Chemistry boosts drug libraries
When pharmaceutical companies begin looking for a drug candidate, they use a filtering process known as "high-throughput screening". Here, large numbers of different chemical compounds are tested to see which will bind to a protein that is the target of the disease they want to address.
Pharmaceutical companies actually have libraries of 1-2 million “small-molecule” compounds collected over years. But in many cases, screening classical small-molecule compounds can’t identify drug candidates simply because they don’t contain a compound that binds sufficiently strong to the target.
A solution has been found in the “macrocycles”, an emerging class of molecules that have proven to be ideal for binding difficult targets like proteins with flat surfaces or even proteins bound to other proteins. The problem is that current macrocycle libraries only contain less than 10,000 compounds, which limits the chance of finding drug candidates that can bind a given disease target.
But a group of chemists at EPFL have now found a way to generate large numbers of macrocycles, which can significantly increase the sizes of available libraries. The breakthrough is the work of the group of Professor Christian Heinis at EPFL’s School of Basic Sciences.
“Our approach is based on combining a large number ‘m’ of different macrocyclic scaffolds with a myriad of ‘n’ chemical fragments to generate ‘m×n’ different macrocyclic compounds,” says Heinis. “For example, we generated a library of 19,968 macrocycles by reacting 192 macrocycle scaffolds with 104 carboxylic acid fragments.”

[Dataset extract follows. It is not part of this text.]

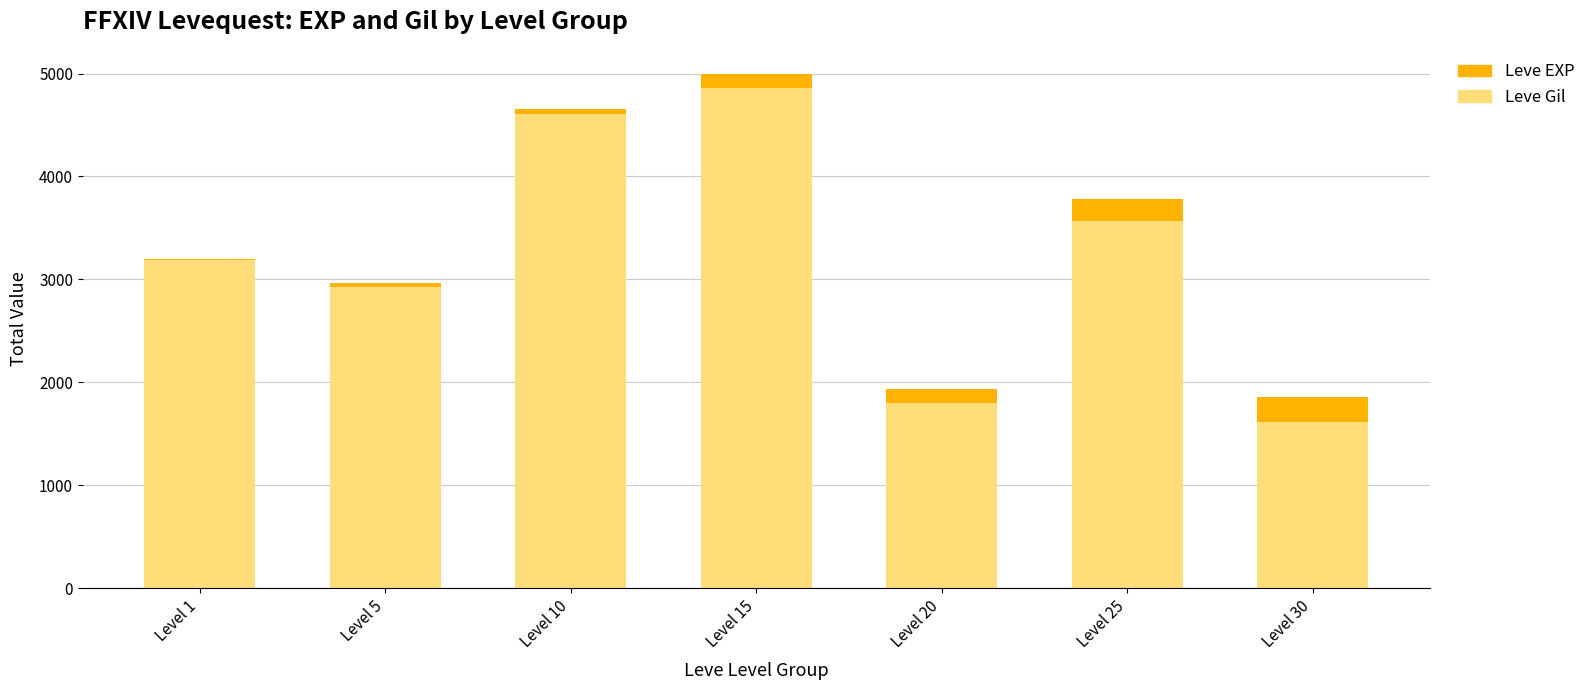

What is the sum of all Leve Gil values?

22580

With the help of EPFL’s Biomolecular Screening Facility, the scientists performed the reactions in tiny volumes of 40 nanoliters and by transferring the reagents using acoustic waves, which is enormously fast. Through the miniaturization and the high speed, the library of 19,968 macrocyclic compounds was put together in just half a day.
To test the method, the PhD student leading the project, Sevan Habeshian, used it to develop nanomolar inhibitors against thrombin and the MDM2:p53 protein-protein interaction, which are drug targets for strokes and cancer.

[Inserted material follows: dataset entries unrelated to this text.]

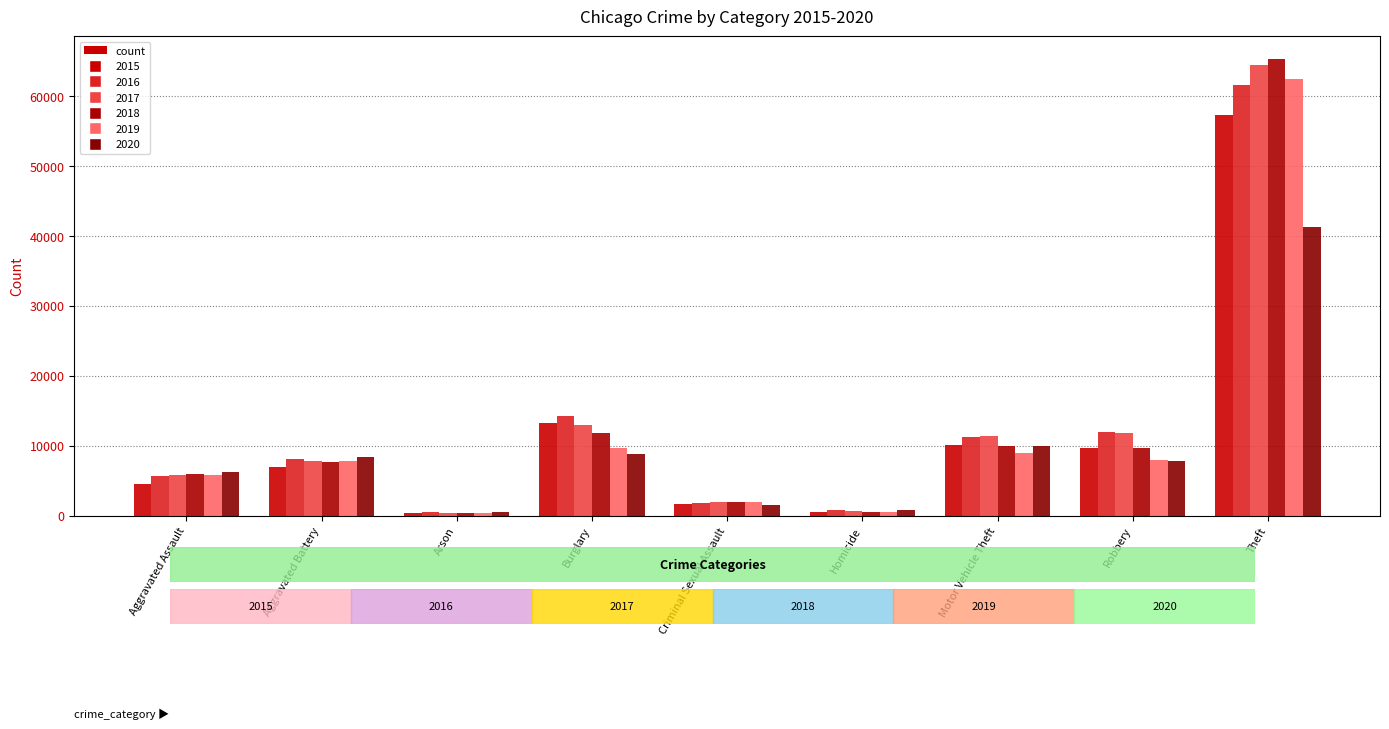

Count the number of data series in this chart.

6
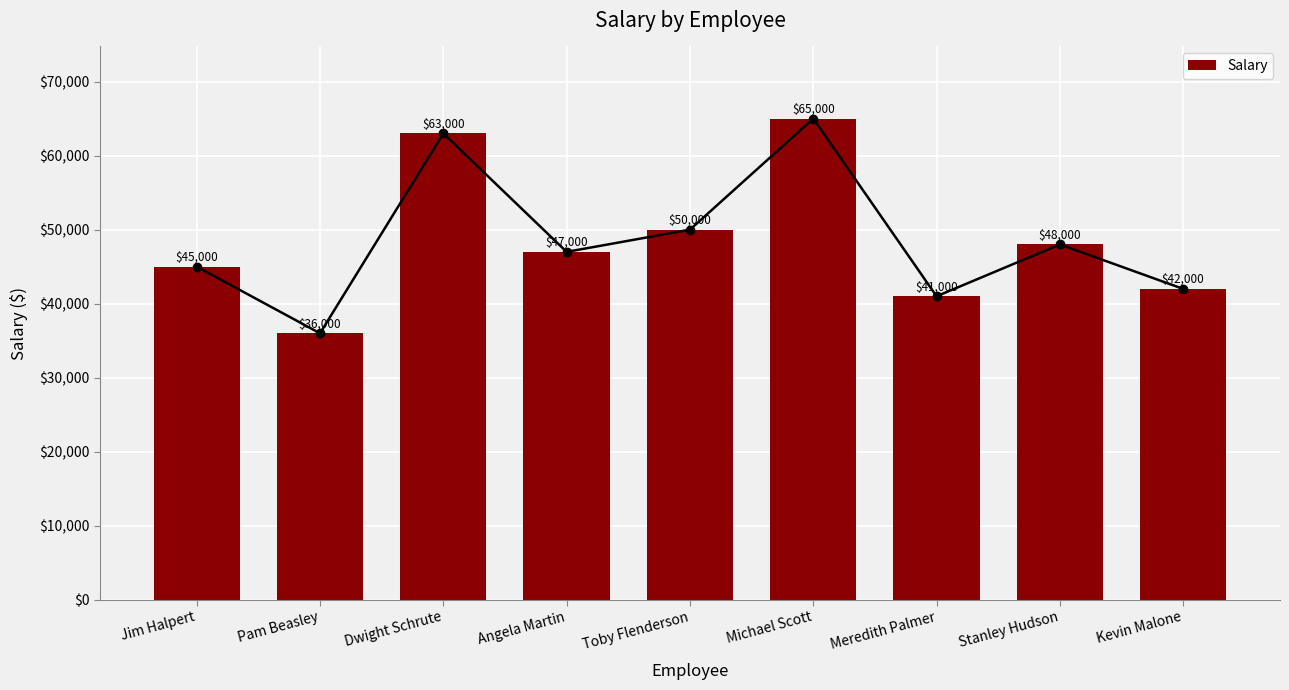

Reading left to right, list all the values displayed in this chart.

45000	36000	63000	47000	50000	65000	41000	48000	42000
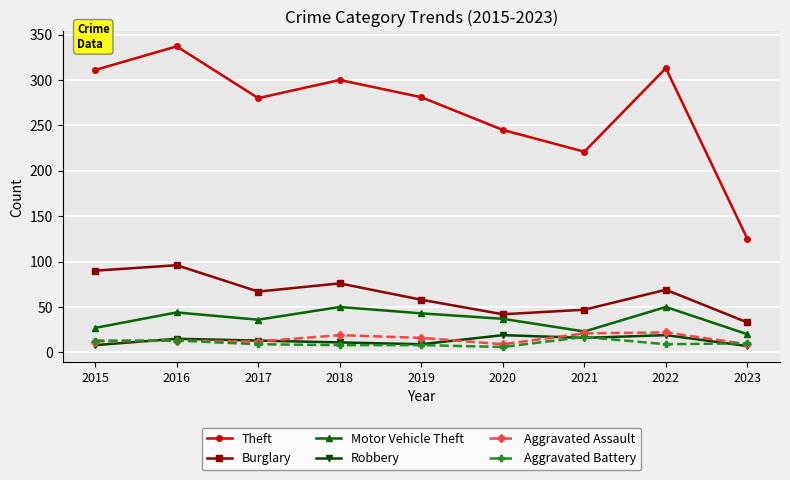

The Aggravated Assault series shows 4 at 2019. True or false?

False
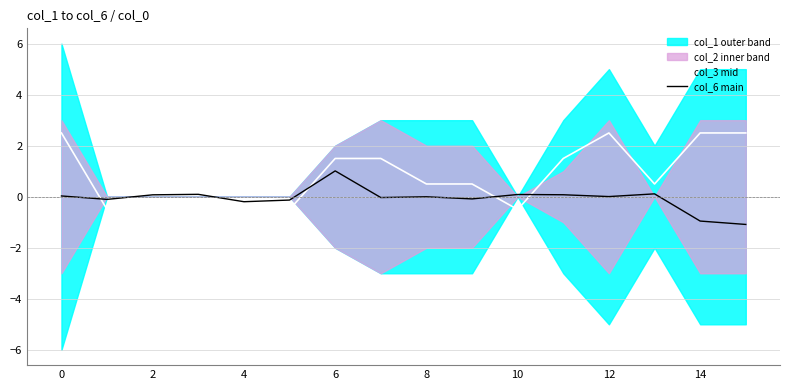

At how many categories does at least one series exceed 1?

7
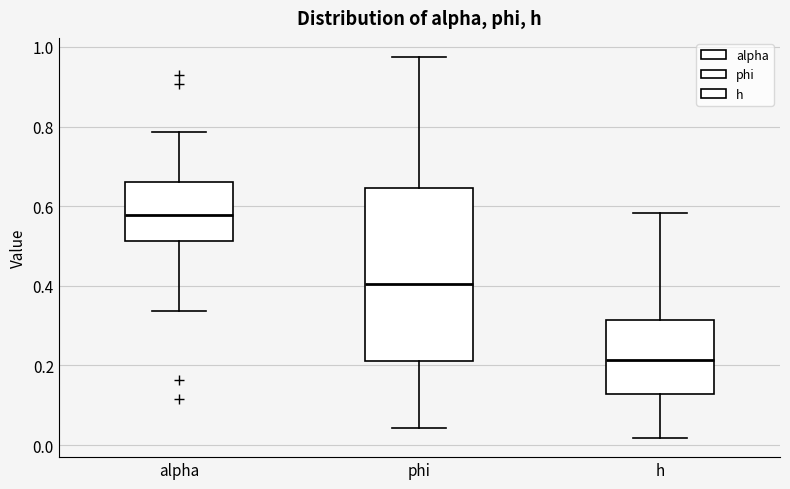

Which box is the tallest, from its lower edge to its upper edge?

phi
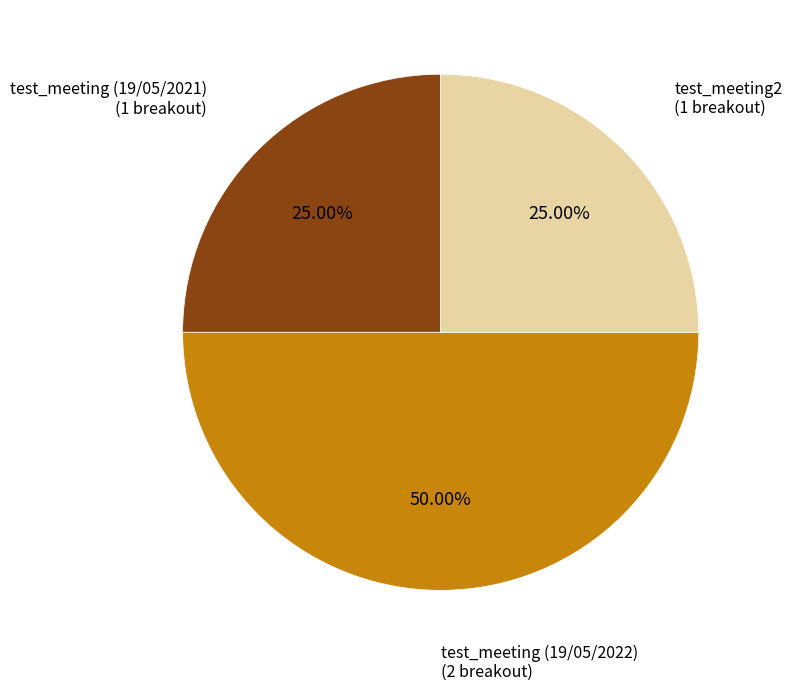

To the nearest percent, what is the combined percentage of test_meeting (19/05/2022) and test_meeting2?

75%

Working with scientists from the universities of Padova and Venice, the team got an X-ray structure of the thrombin inhibitor while it bound the protein. “The structural analysis validated the approach of screening compounds containing macrocyclic cores and laterally linked chemical fragments,” says Habeshian.
“We are currently applying the approach for developing macrocyclic compounds to a range of disease targets for which pharmaceutical companies are struggling to generate drugs based on classical small molecules,” says Heinis. “Given the small size and the limited polar surface of macrocyclic compounds, they have a high chance of being passing through cell membranes, which means that they can be used to developing drugs for intracellular targets or even drugs that are taken orally.”